As I said, all of this brouhaha suggests that the film is some kind of important, political satire, which it certainly is not. It's a low comedy full of dick and poop jokes. James Franco plays Dave Skylark, a talk-show host, and Seth Rogen is Aaron, his producer. Skylark's show is a fluffy, entertainment show, and Aaron longs to do more serious journalism. He gets his chance when they discover that Kim Jong-un is a fan of the Skylark show and would be willing to do an interview. Aaron is skeptical of the interview, which is to be under strictly controlled conditions and mainly serve as a propaganda piece for Kim, but Skylark is eager to do anything that will boost his profile. Then the CIA drops by, asking the boys to turn their opportunity to meet the reclusive dictator into an assassination mission.

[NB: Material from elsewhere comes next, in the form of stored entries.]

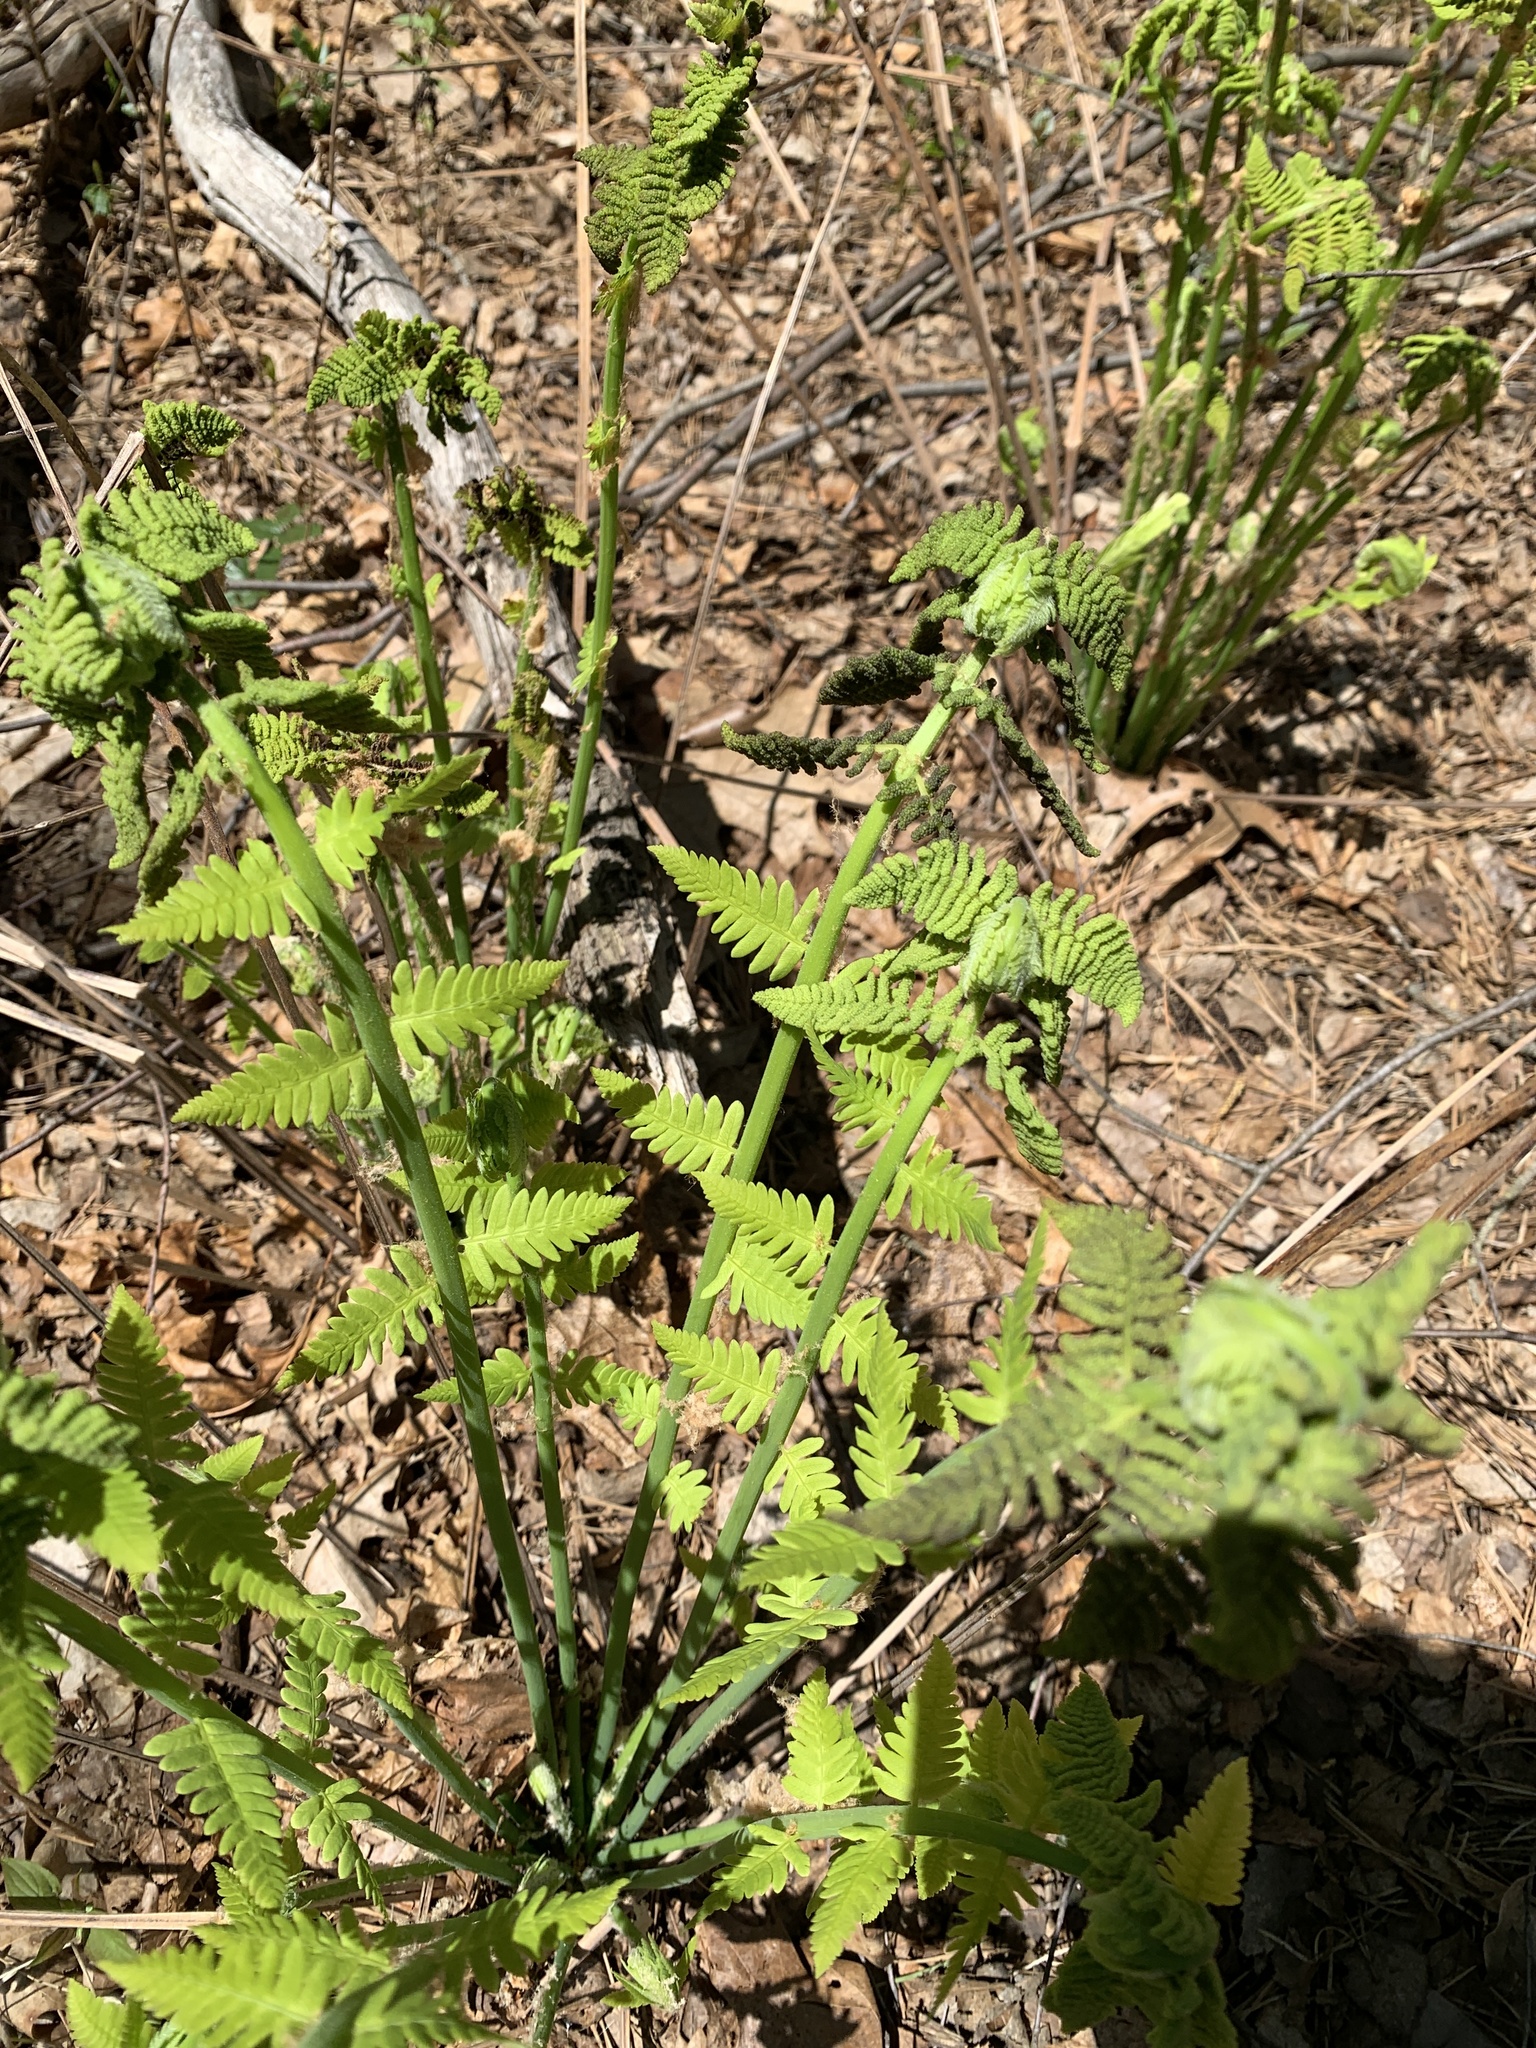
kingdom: Plantae
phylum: Tracheophyta
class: Polypodiopsida
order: Osmundales
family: Osmundaceae
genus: Claytosmunda
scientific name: Claytosmunda claytoniana
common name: Clayton's fern
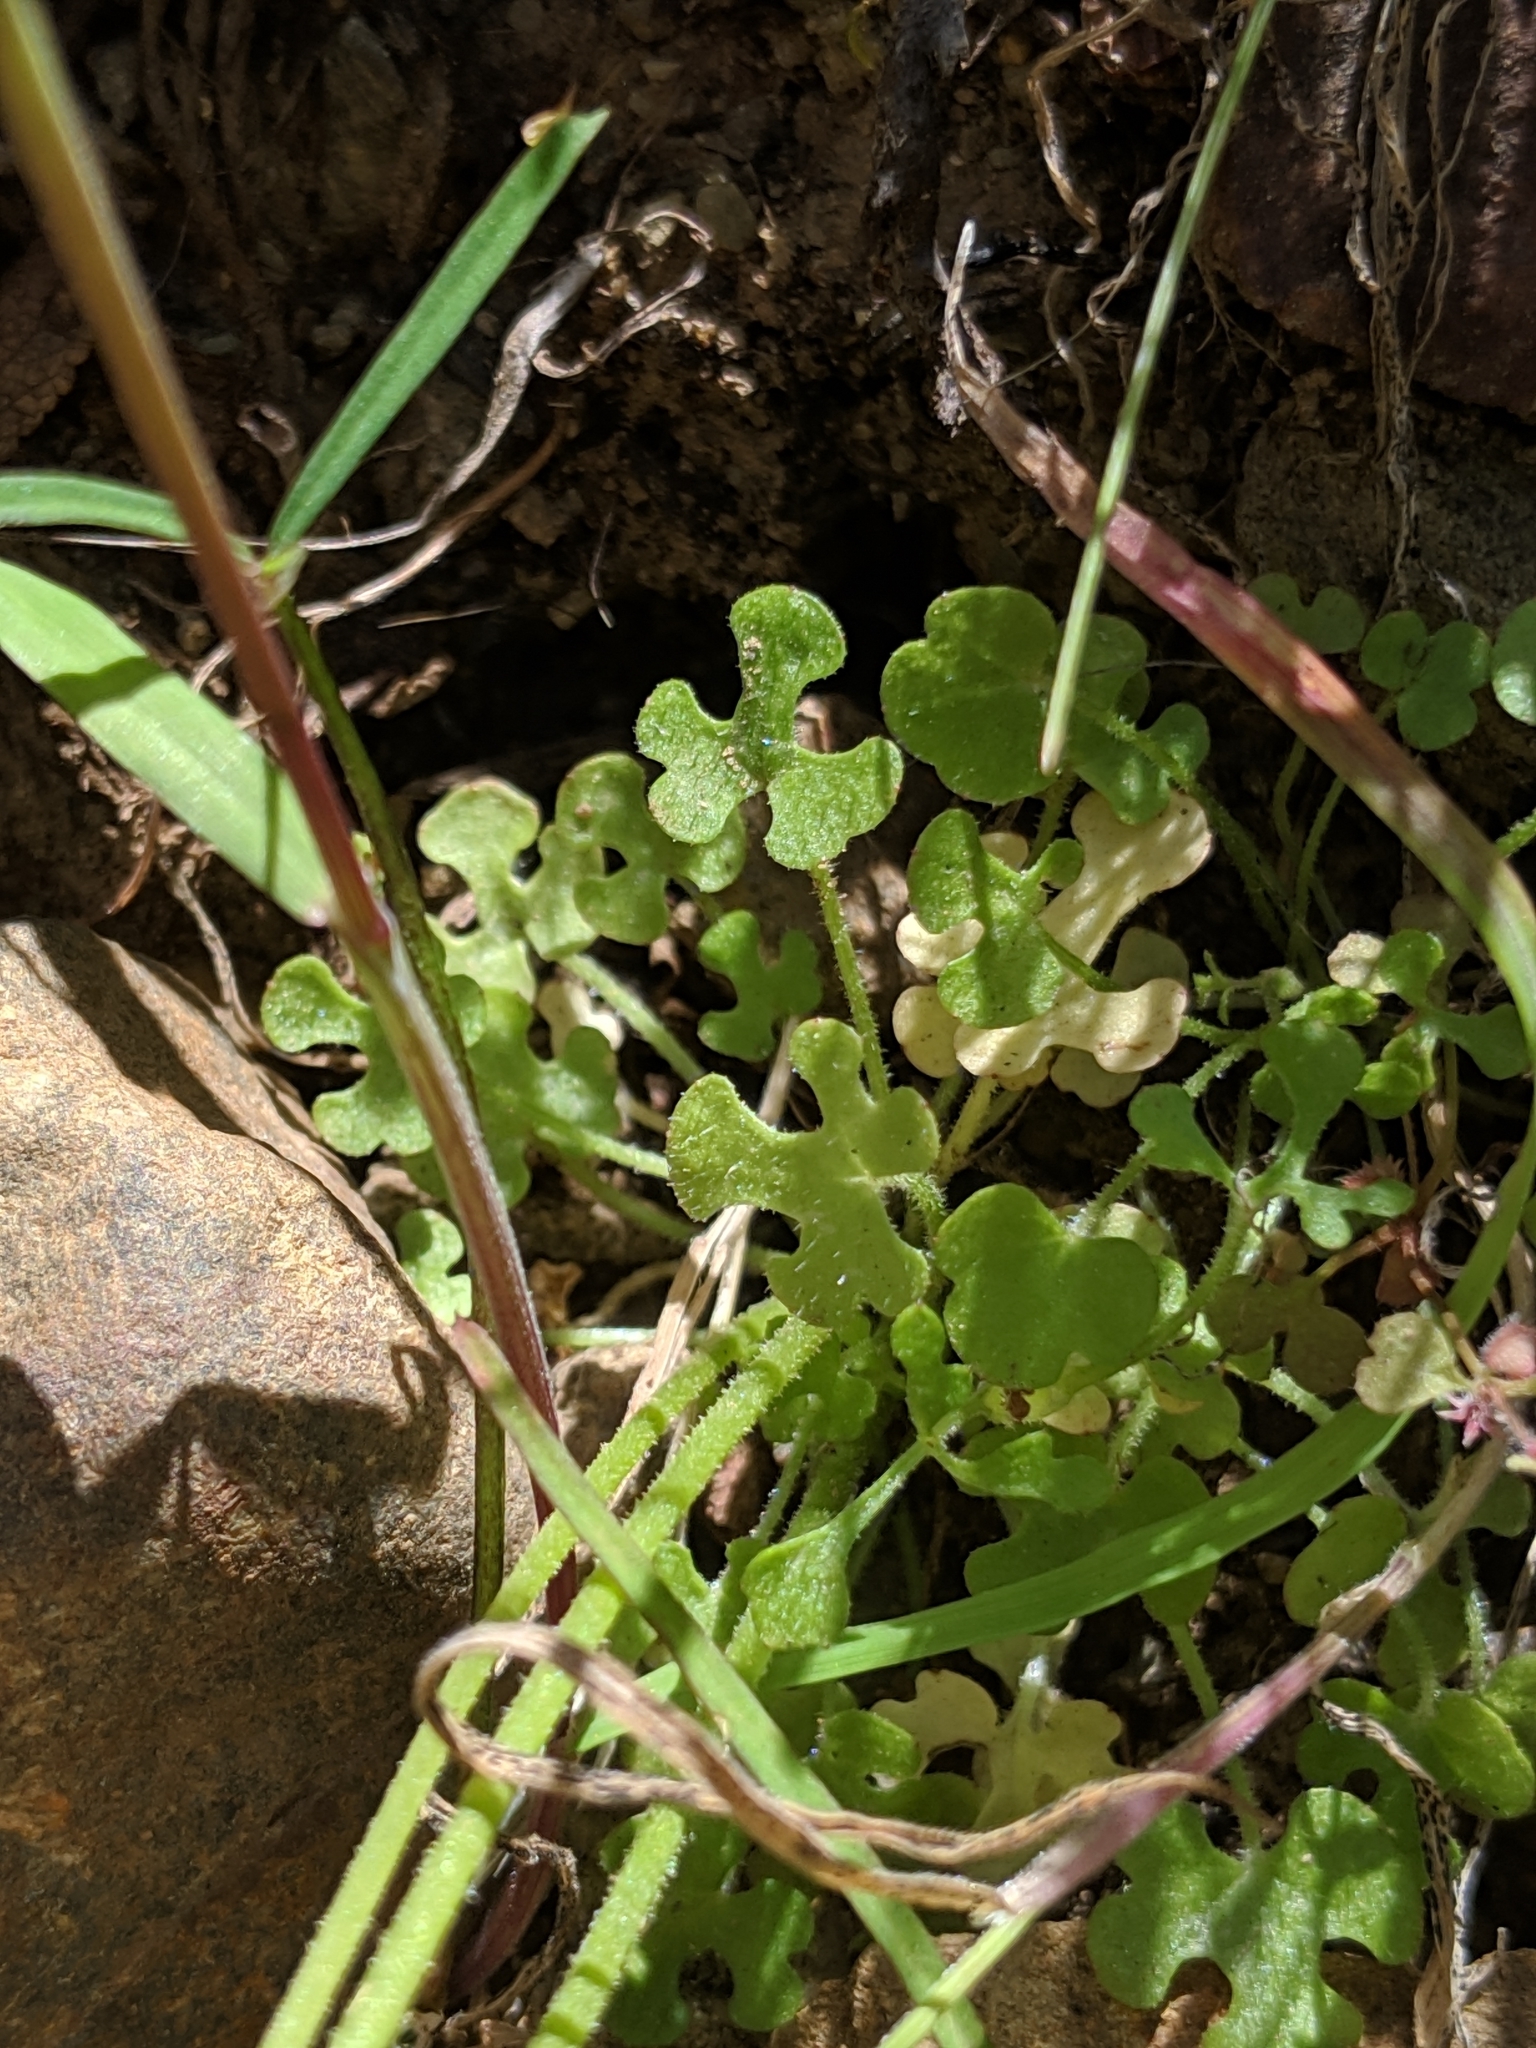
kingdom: Plantae
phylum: Tracheophyta
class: Magnoliopsida
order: Saxifragales
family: Saxifragaceae
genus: Lithophragma
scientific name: Lithophragma cymbalaria
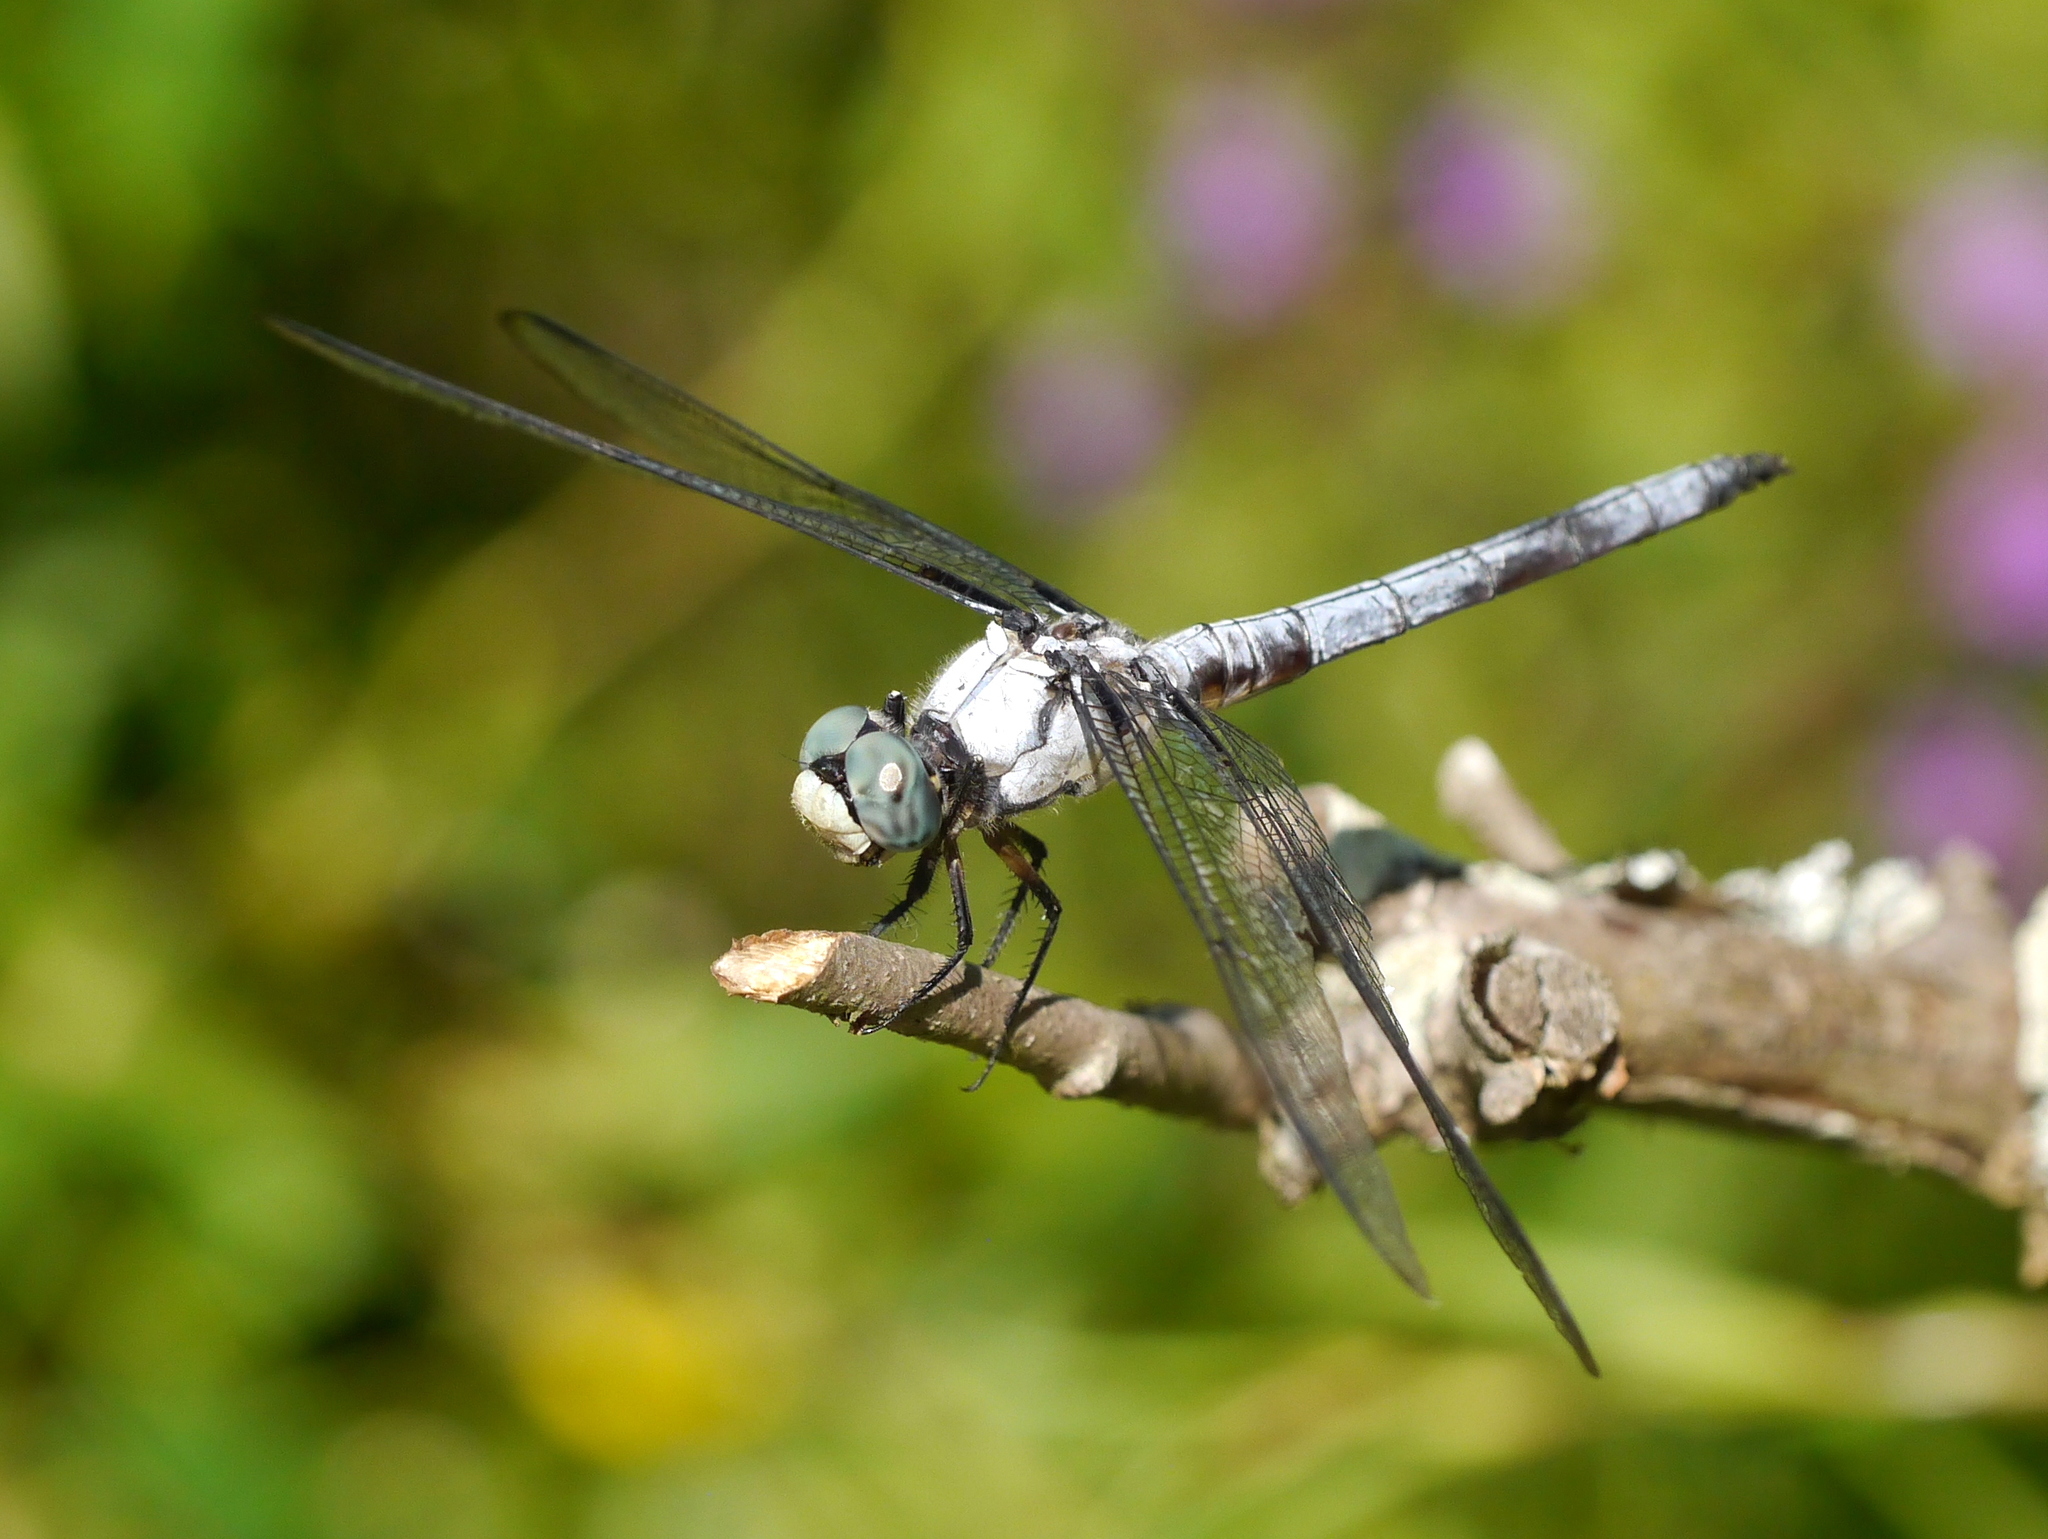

Besides pissing off the North Koreans, there's really no reason to watch “The Interview.” There are moments of laughter, but unfortunately the movie peaks in the first five minutes, when rapper Eminem (as himself) gives Skylark a scathingly credible critique of his own rap career, as well as a surprise confession. After that, it's dick jokes all the way. There's nothing necessarily wrong with that as long as you can enjoy the movie on its level. It seems sad, though, that this far into their careers, Franco and Rogen would be making something this weightless. I first came to know and love these actors on the TV show “Freaks and Geeks” back in the 90's, and it seems they were doing better comedic and dramatic work then than they are now. I know Seth Rogen is capable of better. He was hilarious in “Superbad” and “The 40-Year-Old Virgin,” and he showed a lot of heart in “Knocked Up.” Since then, though, he starred in the crap-tastic “Zack and Miri Make a Porno.” Franco has done a good bit of serious work that I haven't seen, like “127 Hours.” Every time I see him these days, though, he seems to be sneering at some inside joke about the absurdity of his status as a famous person. And it is absurd for him to be famous if the best he can do is “The Interview.” The solution for these two actors is to go back to working with writer/director/producer Judd Apatow, with whom they have done all their best work.

Having said all that, I'm still recommending that you watch “The Interview,” or at least just pay to rent it online. (Try Amazon or Hulu.) You don't have to actually watch it. I think it's important for this film to make money, so that studio executives in the future will know that it's okay to make a film that might anger some world leader. To let an offended party like Kim Jong-un destroy a film is to grant him the Heckler's Veto. If Kim's action stands, then in the future, film executives and artists in general will self-censor in order to avoid incurring the wrath of various individuals and groups. That will be the death of Art, which is one necessary step on the road to tyranny.